Start of INFORMATION SUPPLIED

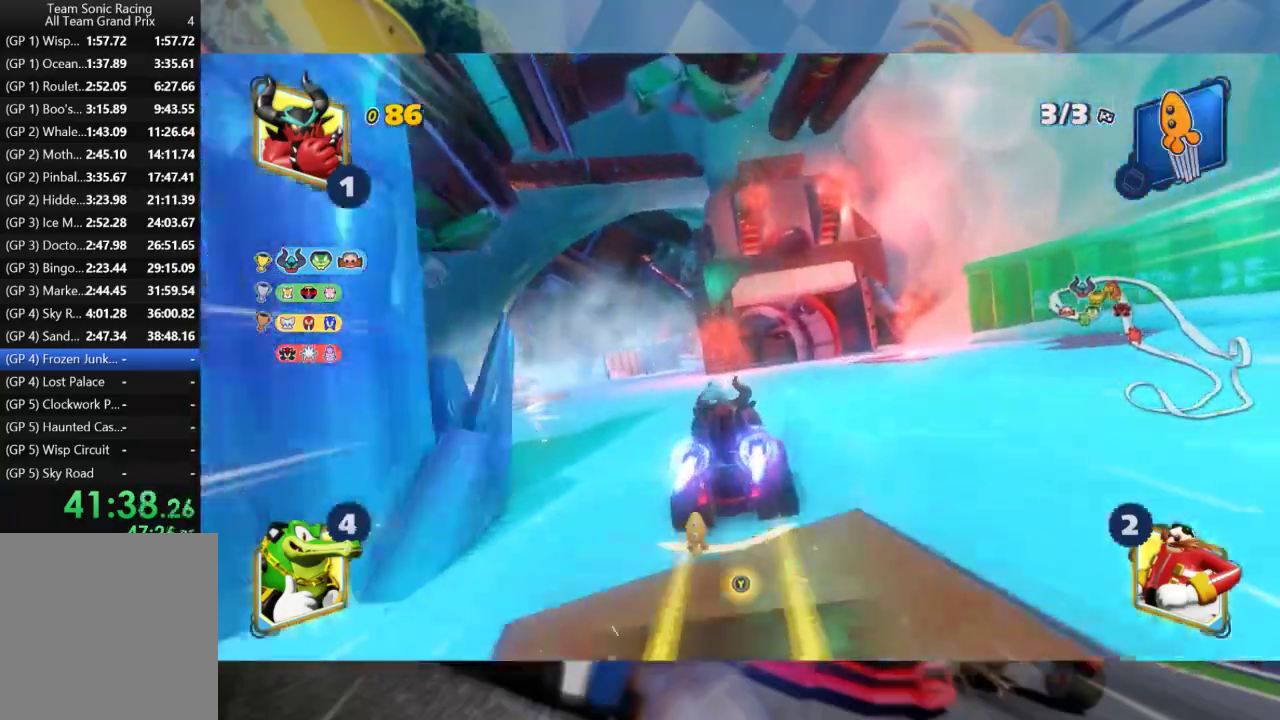
{"buttons": ["R2"], "left_stick": "left", "right_stick": "center", "events": [[150, "Y", "down"], [250, "Y", "up"], [250, "left_stick", "center"], [300, "left_stick", "left"]]}
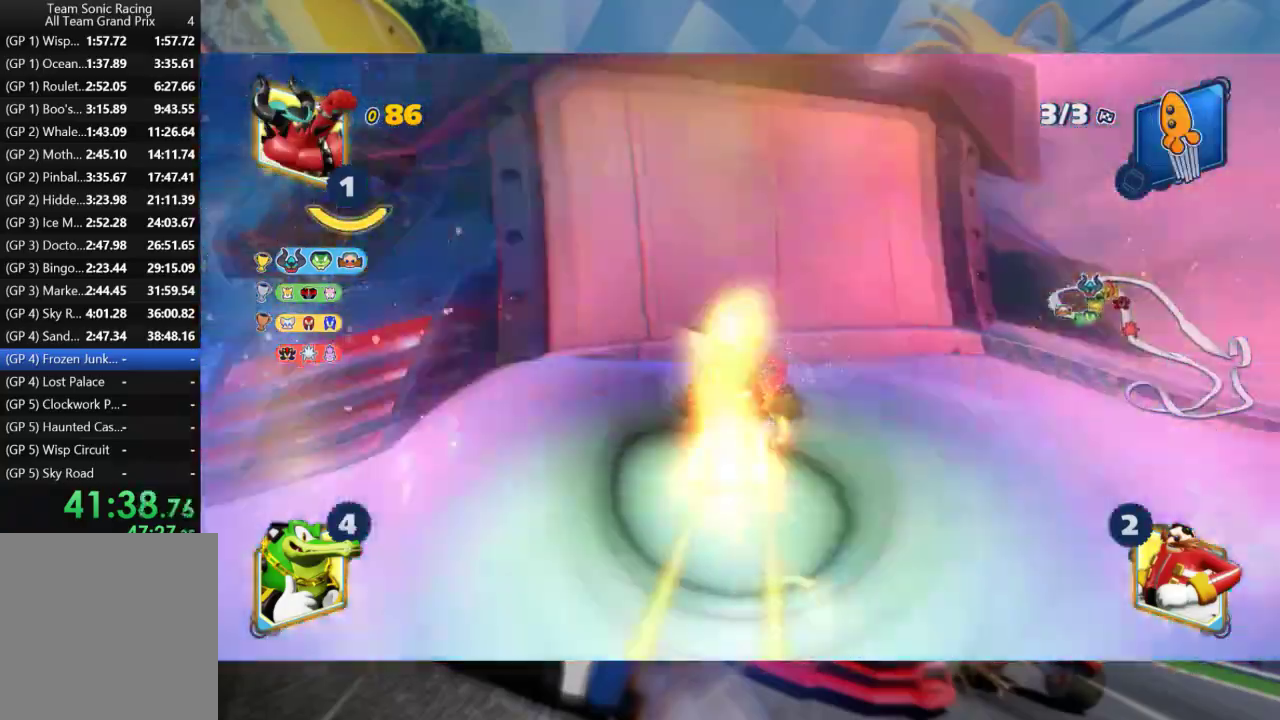
{"buttons": ["L2", "R2"], "left_stick": "center", "right_stick": "center", "events": [[267, "left_stick", "right"], [333, "L2", "down"], [483, "left_stick", "center"]]}
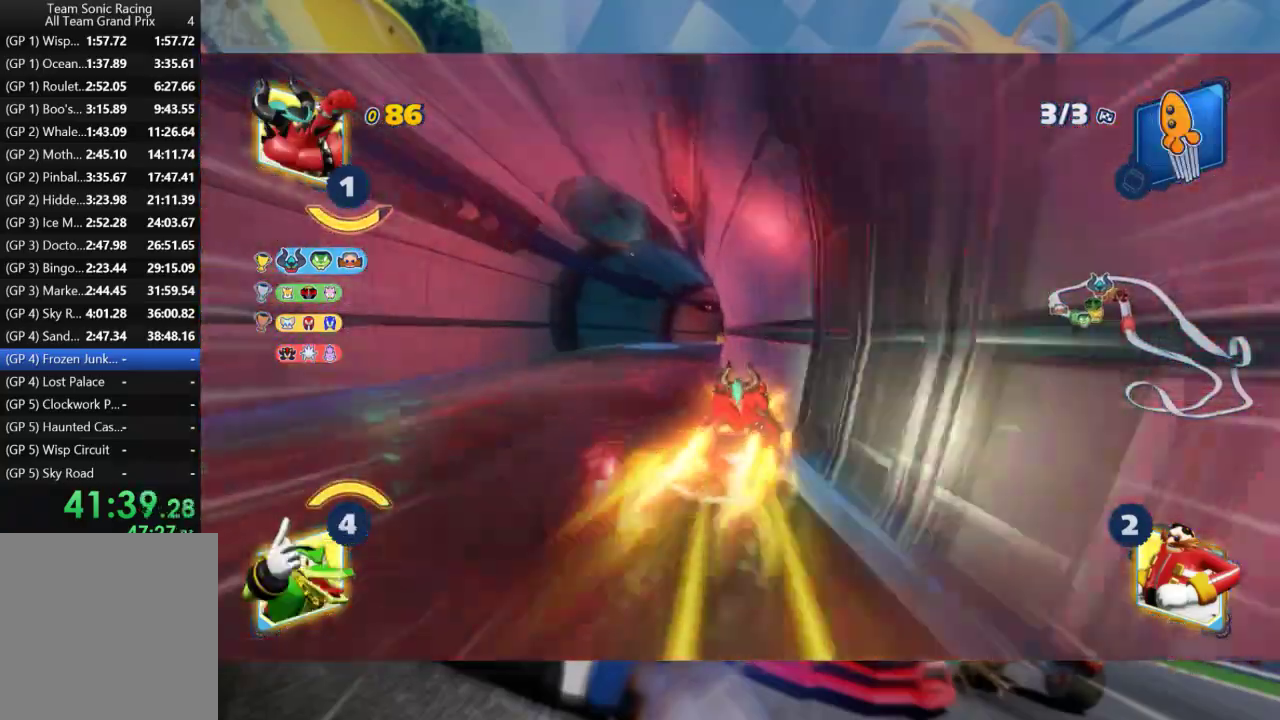
{"buttons": ["L2", "R2"], "left_stick": "center", "right_stick": "center", "events": [[50, "left_stick", "left"], [333, "left_stick", "right"], [450, "left_stick", "center"]]}
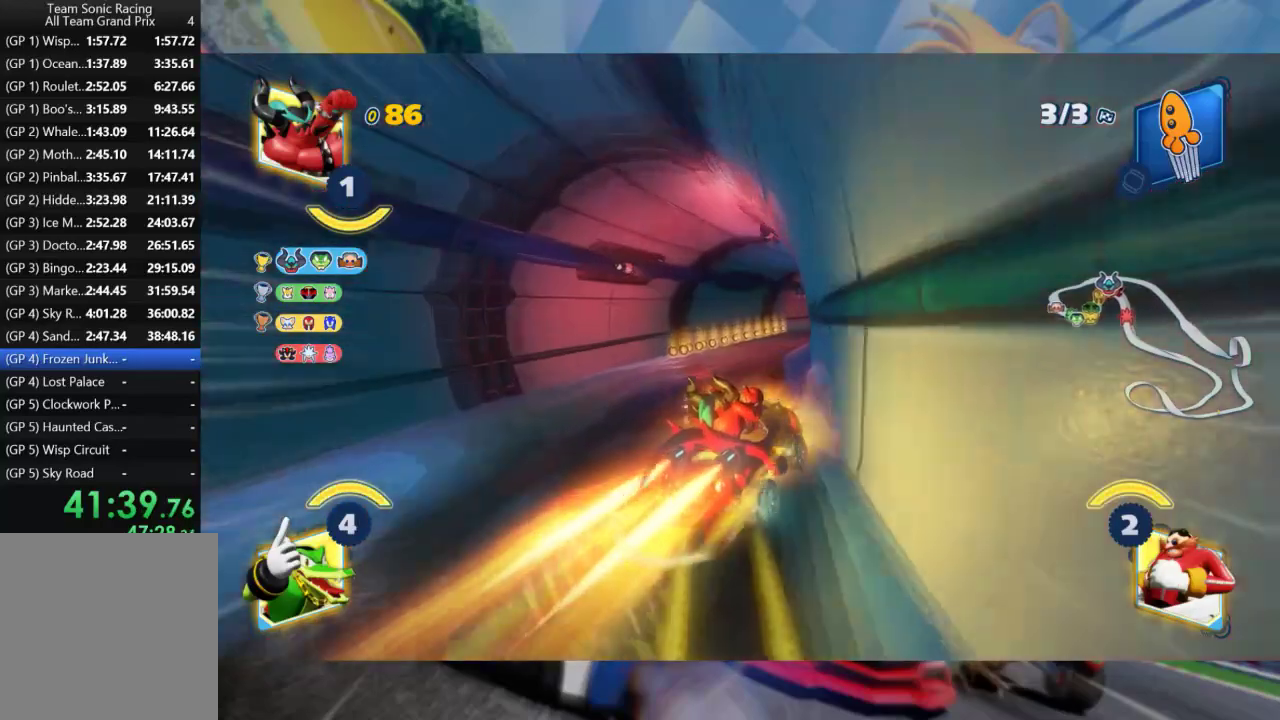
{"buttons": ["L2", "R2"], "left_stick": "right", "right_stick": "center", "events": [[267, "left_stick", "right"]]}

End of INFORMATION SUPPLIED

▶ WORK TO COMPLETE
Exact transcription of the full listing above is required; images do not belong in it.

▶ ANSWER
{"buttons": ["R2"], "left_stick": "left", "right_stick": "center", "events": [[150, "Y", "down"], [250, "Y", "up"], [250, "left_stick", "center"], [300, "left_stick", "left"]]}
{"buttons": ["L2", "R2"], "left_stick": "center", "right_stick": "center", "events": [[267, "left_stick", "right"], [333, "L2", "down"], [483, "left_stick", "center"]]}
{"buttons": ["L2", "R2"], "left_stick": "center", "right_stick": "center", "events": [[50, "left_stick", "left"], [333, "left_stick", "right"], [450, "left_stick", "center"]]}
{"buttons": ["L2", "R2"], "left_stick": "right", "right_stick": "center", "events": [[267, "left_stick", "right"]]}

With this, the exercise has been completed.